▶ _Task instructions_: Reproduce every line of the material below, but drop the pictures.
#### Information provided ####
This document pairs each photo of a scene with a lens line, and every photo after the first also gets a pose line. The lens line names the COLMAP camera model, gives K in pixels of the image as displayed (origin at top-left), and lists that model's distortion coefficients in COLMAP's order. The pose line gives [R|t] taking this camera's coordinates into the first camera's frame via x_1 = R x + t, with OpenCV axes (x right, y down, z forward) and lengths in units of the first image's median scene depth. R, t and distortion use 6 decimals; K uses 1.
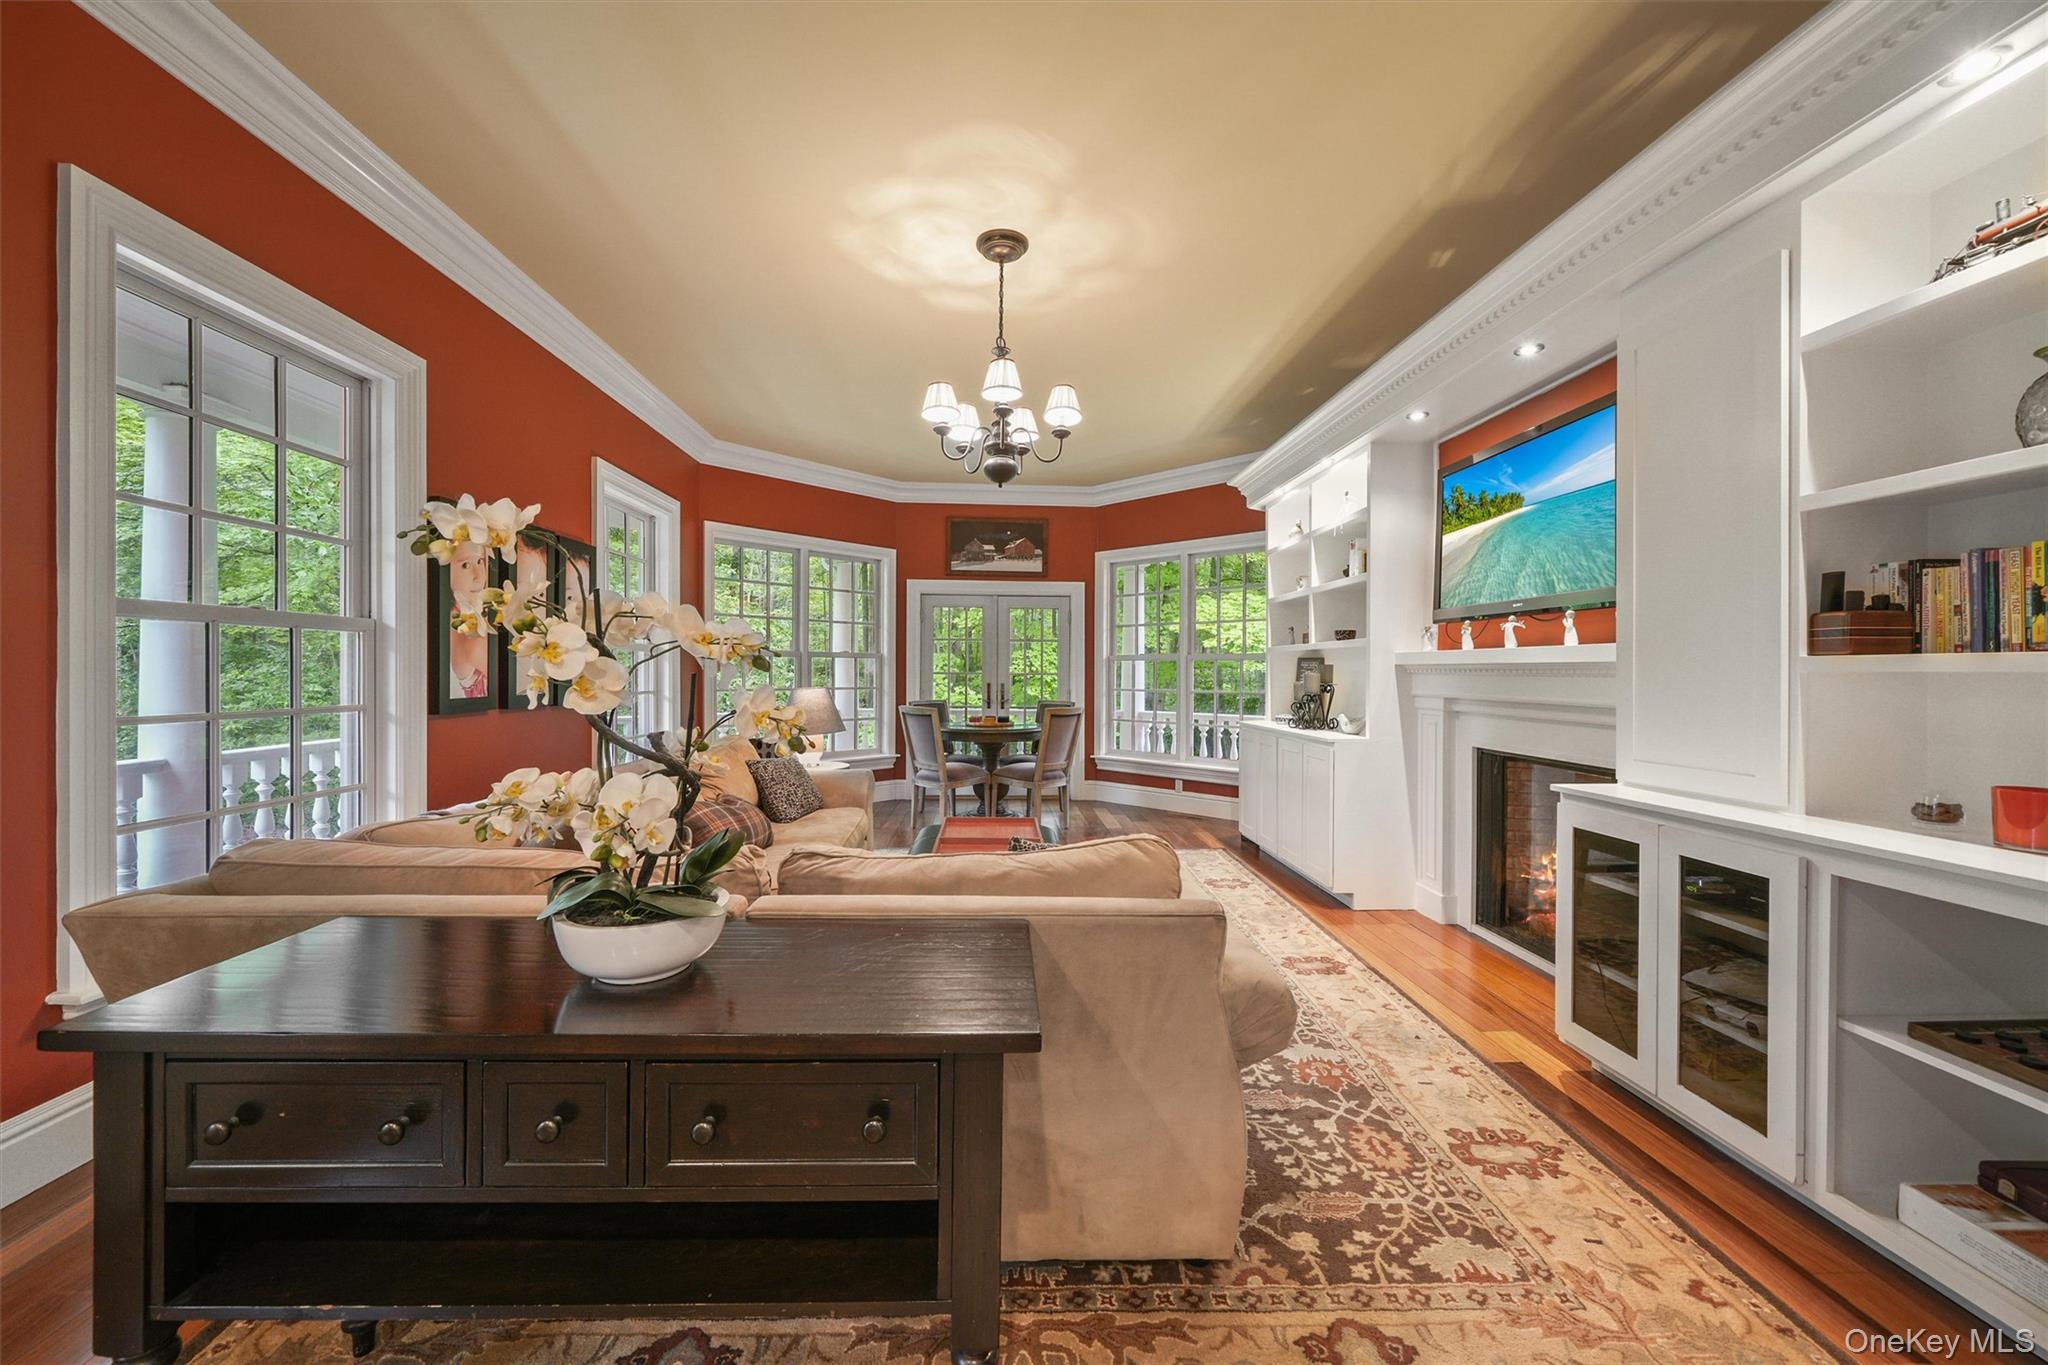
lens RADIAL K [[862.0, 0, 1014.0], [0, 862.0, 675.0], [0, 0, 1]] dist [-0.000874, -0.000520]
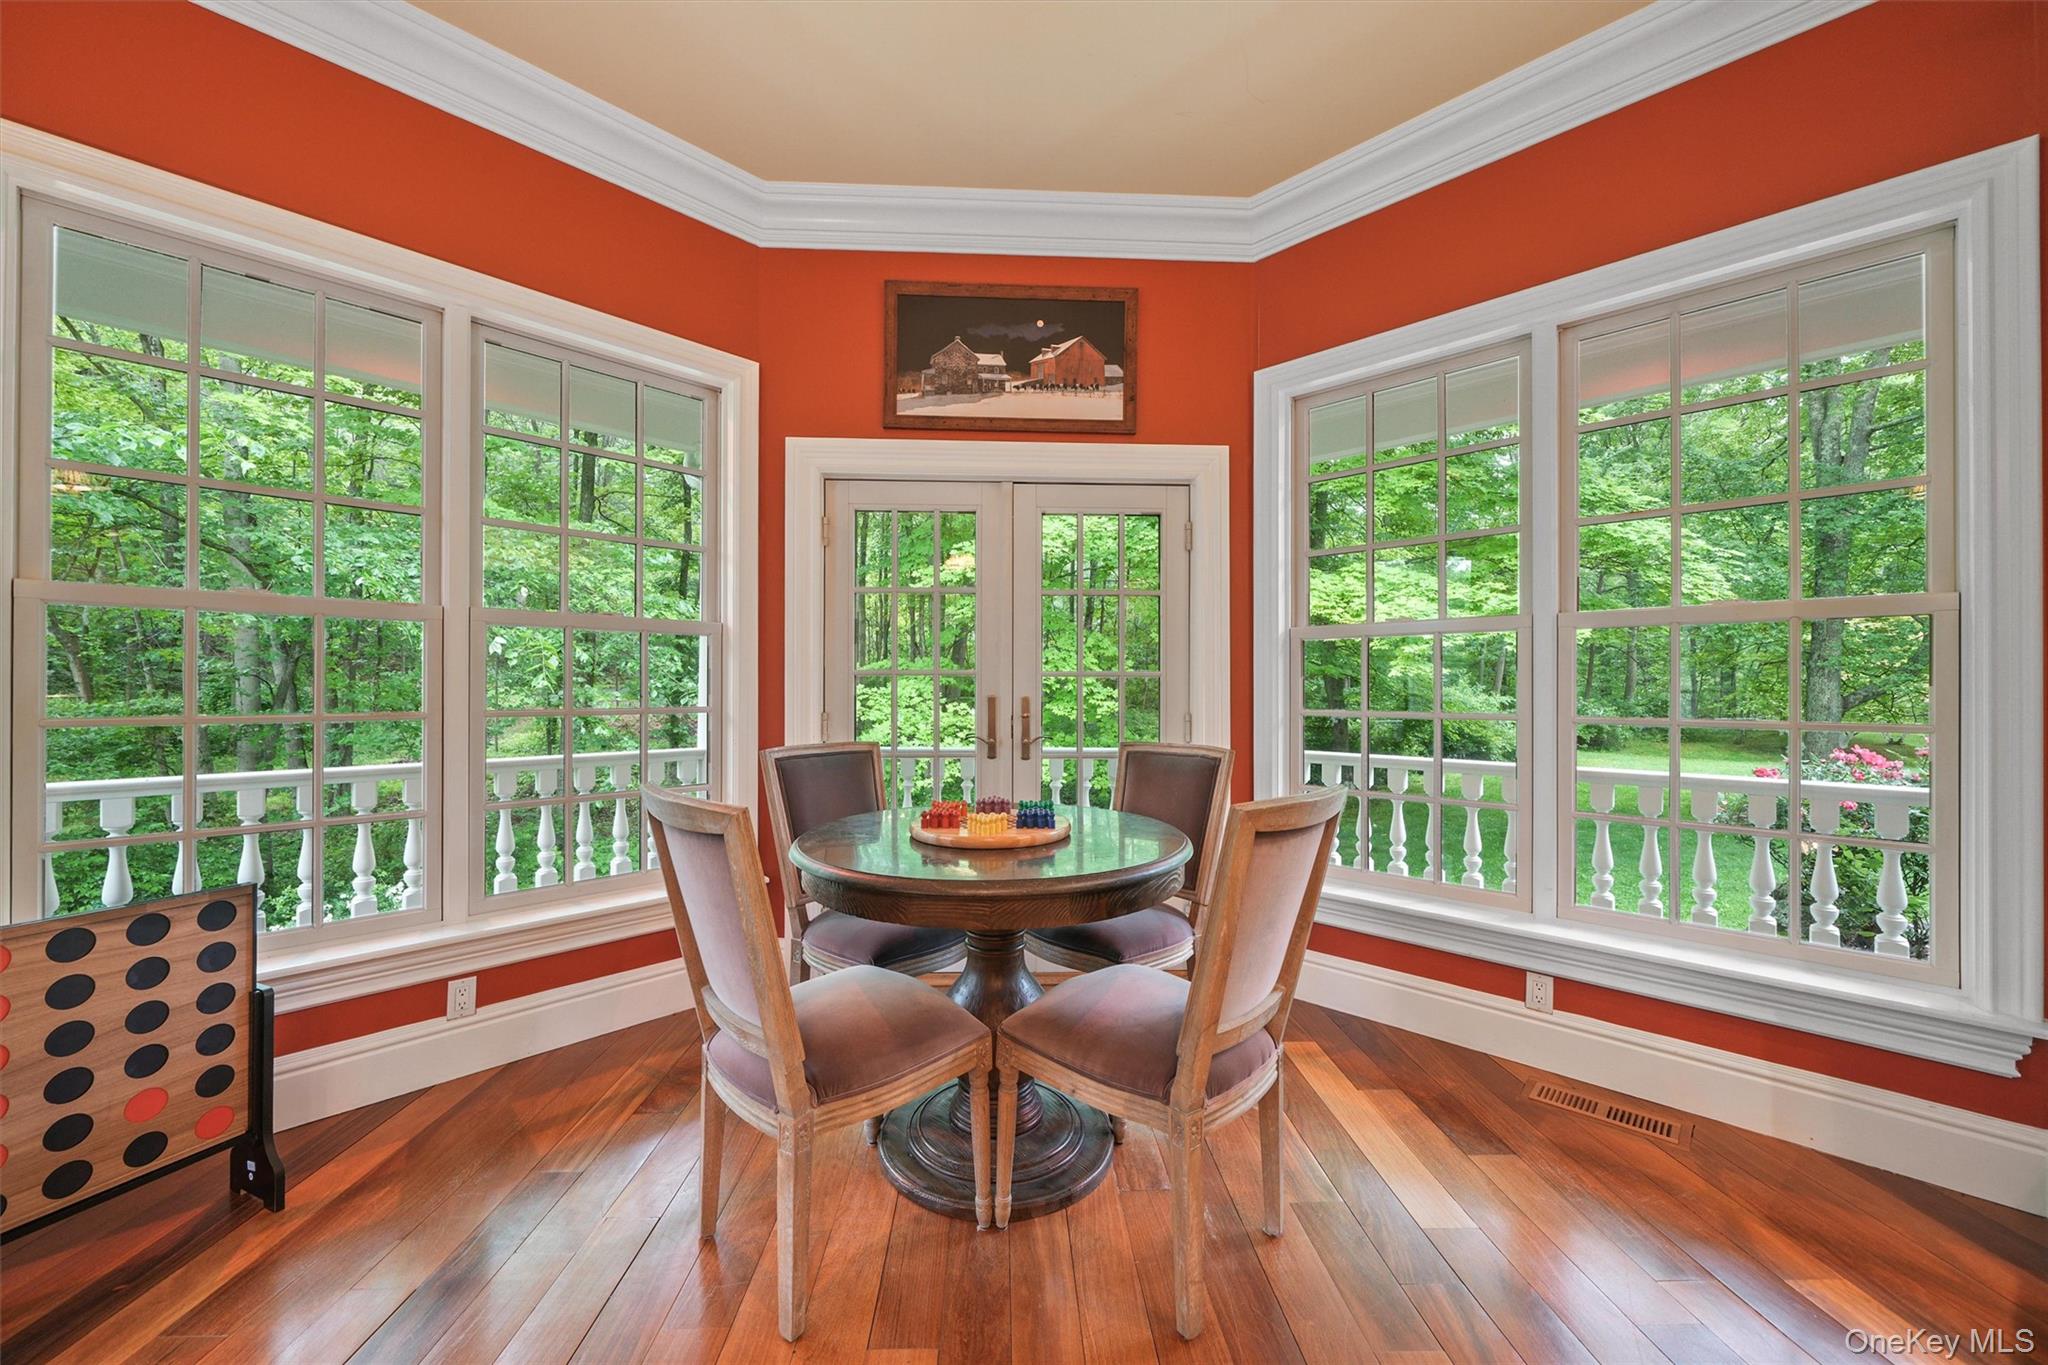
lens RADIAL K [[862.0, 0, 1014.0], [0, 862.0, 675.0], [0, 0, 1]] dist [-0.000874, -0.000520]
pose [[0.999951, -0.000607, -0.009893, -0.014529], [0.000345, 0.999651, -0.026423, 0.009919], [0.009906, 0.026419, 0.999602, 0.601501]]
####
▶ _Response below_:
This document pairs each photo of a scene with a lens line, and every photo after the first also gets a pose line. The lens line names the COLMAP camera model, gives K in pixels of the image as displayed (origin at top-left), and lists that model's distortion coefficients in COLMAP's order. The pose line gives [R|t] taking this camera's coordinates into the first camera's frame via x_1 = R x + t, with OpenCV axes (x right, y down, z forward) and lengths in units of the first image's median scene depth. R, t and distortion use 6 decimals; K uses 1.
lens RADIAL K [[862.0, 0, 1014.0], [0, 862.0, 675.0], [0, 0, 1]] dist [-0.000874, -0.000520]
lens RADIAL K [[862.0, 0, 1014.0], [0, 862.0, 675.0], [0, 0, 1]] dist [-0.000874, -0.000520]
pose [[0.999951, -0.000607, -0.009893, -0.014529], [0.000345, 0.999651, -0.026423, 0.009919], [0.009906, 0.026419, 0.999602, 0.601501]]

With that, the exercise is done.